The government’s flagship programme for increasing the prison population, 3 2,500 capacity Titan prisons have been scrapped and instead are to be replaced by 5 smaller 1,500 place prisons. These prisons will still be bigger than all but one of the currently existing prisons existing at the present in the UK. As government finances become tightened due to the impact of the recession, combined with the massive barrage of criticism they faced over the issue of ‘warehousing’ prisoners, the governments plan is to build 2 of the 5 immediately whilst leaving the other three prisons hanging in the area with the possibility of being scrapped.

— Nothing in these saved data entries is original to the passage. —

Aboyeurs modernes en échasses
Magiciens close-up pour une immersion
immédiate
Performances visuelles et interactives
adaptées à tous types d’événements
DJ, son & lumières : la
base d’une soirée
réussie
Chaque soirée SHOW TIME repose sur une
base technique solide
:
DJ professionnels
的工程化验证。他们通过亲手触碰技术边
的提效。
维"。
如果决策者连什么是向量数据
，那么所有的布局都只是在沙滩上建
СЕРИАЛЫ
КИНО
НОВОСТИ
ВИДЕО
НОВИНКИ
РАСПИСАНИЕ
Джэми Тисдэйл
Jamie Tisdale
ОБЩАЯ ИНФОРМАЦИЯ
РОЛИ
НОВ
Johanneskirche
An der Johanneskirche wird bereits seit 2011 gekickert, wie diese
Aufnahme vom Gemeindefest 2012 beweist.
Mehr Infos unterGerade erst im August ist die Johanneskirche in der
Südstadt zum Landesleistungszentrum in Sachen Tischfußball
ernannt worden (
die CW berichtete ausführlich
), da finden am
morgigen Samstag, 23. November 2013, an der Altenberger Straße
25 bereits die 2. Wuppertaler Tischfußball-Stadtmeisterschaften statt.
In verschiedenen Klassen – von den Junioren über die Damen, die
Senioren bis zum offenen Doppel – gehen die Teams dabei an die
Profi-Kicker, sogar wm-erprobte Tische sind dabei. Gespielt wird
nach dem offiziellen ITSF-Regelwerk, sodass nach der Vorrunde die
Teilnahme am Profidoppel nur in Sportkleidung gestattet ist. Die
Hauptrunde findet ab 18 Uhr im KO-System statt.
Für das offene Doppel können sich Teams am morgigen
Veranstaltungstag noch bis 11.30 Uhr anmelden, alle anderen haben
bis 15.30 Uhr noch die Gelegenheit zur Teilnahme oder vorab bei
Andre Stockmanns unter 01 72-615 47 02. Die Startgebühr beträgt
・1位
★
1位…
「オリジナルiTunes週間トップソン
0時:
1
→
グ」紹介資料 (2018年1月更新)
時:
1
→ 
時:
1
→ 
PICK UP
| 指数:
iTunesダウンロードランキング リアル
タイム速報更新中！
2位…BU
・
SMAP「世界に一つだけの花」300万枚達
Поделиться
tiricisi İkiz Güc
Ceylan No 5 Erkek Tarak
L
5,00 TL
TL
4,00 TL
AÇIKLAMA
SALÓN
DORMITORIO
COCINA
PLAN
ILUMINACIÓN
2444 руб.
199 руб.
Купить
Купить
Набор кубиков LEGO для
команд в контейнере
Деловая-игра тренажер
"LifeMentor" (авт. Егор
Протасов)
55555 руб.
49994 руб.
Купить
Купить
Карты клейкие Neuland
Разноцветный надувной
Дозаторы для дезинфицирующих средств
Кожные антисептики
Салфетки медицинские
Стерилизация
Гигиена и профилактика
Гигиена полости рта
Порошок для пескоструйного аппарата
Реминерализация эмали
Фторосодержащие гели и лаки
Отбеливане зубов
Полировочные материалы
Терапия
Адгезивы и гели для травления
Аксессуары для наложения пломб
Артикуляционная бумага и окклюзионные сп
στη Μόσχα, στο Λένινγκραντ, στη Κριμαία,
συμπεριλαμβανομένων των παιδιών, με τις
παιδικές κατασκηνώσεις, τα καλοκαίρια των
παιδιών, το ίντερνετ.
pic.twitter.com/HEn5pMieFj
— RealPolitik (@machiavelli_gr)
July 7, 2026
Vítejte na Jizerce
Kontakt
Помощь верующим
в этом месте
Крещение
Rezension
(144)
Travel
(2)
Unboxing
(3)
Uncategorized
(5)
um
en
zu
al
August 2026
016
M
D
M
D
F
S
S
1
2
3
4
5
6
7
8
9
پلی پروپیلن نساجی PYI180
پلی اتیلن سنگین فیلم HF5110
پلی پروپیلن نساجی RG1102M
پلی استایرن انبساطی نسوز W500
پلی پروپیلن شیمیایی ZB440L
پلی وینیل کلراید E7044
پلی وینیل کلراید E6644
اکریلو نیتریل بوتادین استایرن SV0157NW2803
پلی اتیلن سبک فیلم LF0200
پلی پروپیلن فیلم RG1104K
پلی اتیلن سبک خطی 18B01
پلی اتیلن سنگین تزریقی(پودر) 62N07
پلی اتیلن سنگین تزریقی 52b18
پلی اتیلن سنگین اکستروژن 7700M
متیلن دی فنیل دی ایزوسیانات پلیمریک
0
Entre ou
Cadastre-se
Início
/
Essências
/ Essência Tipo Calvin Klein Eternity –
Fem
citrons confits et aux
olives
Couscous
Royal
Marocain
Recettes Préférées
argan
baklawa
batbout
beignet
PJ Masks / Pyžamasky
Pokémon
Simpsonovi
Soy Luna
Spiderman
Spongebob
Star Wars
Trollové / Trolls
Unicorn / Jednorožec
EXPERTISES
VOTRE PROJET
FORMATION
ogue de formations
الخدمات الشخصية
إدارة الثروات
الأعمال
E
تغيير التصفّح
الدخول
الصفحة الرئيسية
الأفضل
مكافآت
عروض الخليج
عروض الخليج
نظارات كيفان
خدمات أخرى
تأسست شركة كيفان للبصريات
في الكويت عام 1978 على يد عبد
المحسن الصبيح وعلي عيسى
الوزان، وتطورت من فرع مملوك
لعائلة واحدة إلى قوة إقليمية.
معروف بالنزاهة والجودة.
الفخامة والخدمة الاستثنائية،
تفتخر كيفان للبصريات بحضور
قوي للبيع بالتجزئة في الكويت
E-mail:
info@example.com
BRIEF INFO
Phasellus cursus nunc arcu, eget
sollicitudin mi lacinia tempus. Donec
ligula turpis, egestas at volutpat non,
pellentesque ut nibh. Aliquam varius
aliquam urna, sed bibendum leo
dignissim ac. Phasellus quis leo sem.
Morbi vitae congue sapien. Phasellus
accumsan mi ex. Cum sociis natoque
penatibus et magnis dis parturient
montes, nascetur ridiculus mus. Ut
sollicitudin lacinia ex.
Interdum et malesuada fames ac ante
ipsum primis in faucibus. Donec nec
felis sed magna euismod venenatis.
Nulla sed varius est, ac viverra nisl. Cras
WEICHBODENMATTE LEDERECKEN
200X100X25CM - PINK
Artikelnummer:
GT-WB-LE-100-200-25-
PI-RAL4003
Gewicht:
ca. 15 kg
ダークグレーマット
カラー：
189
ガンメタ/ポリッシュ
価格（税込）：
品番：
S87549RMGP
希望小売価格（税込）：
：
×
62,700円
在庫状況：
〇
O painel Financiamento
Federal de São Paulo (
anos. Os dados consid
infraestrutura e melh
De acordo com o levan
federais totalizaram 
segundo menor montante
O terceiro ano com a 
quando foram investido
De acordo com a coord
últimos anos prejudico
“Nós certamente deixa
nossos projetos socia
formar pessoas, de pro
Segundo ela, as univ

More over, these new prisons will be privately built and run – proving that Straw and New Labour have learnt nothing from the disaster of PFI and privatisation of prisons and other public sector institutions over the past decade or so.
Yet a report in The Times (6 April) says that even before these new prisons are built twenty UK prisons already hold over 1,000 prisoners each. Colossal sums of money have been spent on prison building in the last few years.
This includes £430 million to create over 4,000 extra prison places and £2.3 billion to be spent by 2014 to create 20,000 new places including the five new 1,500 capacity jails as well as eight new prisons with a combined capacity of 5,400 alongside expansions of existing facilities.
However, the government constantly says that crime as a whole is falling and official figures back this up. So why does the prison population keep increasing, reaching a new record of 83,810 last August?
Certainly the nearly 5,000 prisoners serving (up to January 2009) indeterminate sentences for public protection have increased the figure. This is just one of many new sentences and criminal offences that the government has created over the last few years. Average sentence lengths have been creeping up over the last decade too.
But magistrates are pushing for even greater powers, doubling the length of prison sentence they can hand out up to 12 months. They claim they can deal with 18,000 more cases a year making huge savings for the Courts Service (the average cost of a crown court trial is £18,000 compared to £1,800 for a magistrates’ court trial).
The cases at present can be tried ‘either way’, by a magistrate or judge and jury – so this potentially could restrict such cases to magistrates courts only, removing the right to a jury trial. But should these unelected judges be given more powers?
As we have outlined in The Socialist before, only socialist measures using democratic methods to reduce the prison population and tackling the social issues at the root of crime as well as providing serious rehabilitation for prisoners can overcome the crisis.